The Biden administration is pushing for a coalition government predicated on the Afghan government and the Taliban co-existing and sharing power. The chances of the Taliban agreeing to that seem extremely slim as they feel they’re winning the war on the ground and outmaneuvering the Afghan government politically. As reports come in of Afghan troops abandoning their posts, the tribes looking to the Afghan government to protect them will find the Taliban the better alternative.
Will the Taliban Agree to a Power-Sharing Agreement With Kabul?
Notions of the Taliban ever agreeing to a power-sharing agreement with the government in Kabul may have always been hopeless. The Taliban see themselves rebuilding an Islamic Emirate in a style that harkens back to the 12th century. They gave shelter and support to the terrorists who perpetrated the 9/11 attacks and then refused to surrender them to the U.S. government. This prompted the U.S. to invade the country and with the assistance of tribes in the Northern Alliance, overthrow them. Fleeing to the border region of Pakistan, they have waged a decades-long guerrilla war within the country costing an untold number of lives, the vast majority of which have been Afghans. To this date, the Taliban maintain connections to al-Qaeda.
The upcoming meetings in Turkey are a final attempt to create a workable power-sharing agreement between the Taliban and a U.S.-supported government in Kabul.

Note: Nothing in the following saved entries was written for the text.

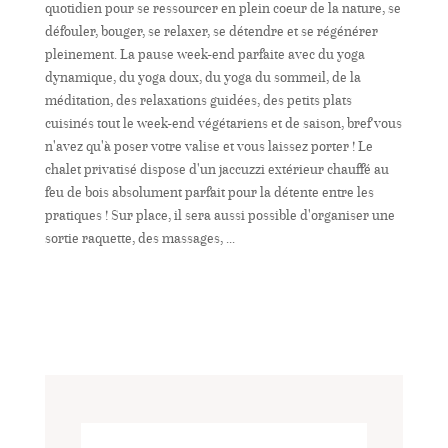
14
quotidien pour se ressourcer en plein coeur de la nature, se
décembre
défouler, bouger, se relaxer, se détendre et se régénérer
2025
pleinement. La pause week-end parfaite avec du yoga
dynamique, du yoga doux, du yoga du sommeil, de la
méditation, des relaxations guidées, des petits plats
cuisinés tout le week-end végétariens et de saison, bref vous
n'avez qu'à poser votre valise et vous laissez porter ! Le
chalet privatisé dispose d'un jaccuzzi extérieur chauffé au
feu de bois absolument parfait pour la détente entre les
pratiques ! Sur place, il sera aussi possible d'organiser une
sortie raquette, des massages, ...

The meetings will be a test of wills, and the Taliban have good reason to believe that their’s is the stronger will.
For the U.S., the status quo ante that a Taliban-dominated Afghanistan represents is chilling as giving the country back to al-Qaeda where it can shelter, gather resources, train, and strike at the U.S. with the support of a Taliban-led national government could lead us back to square one.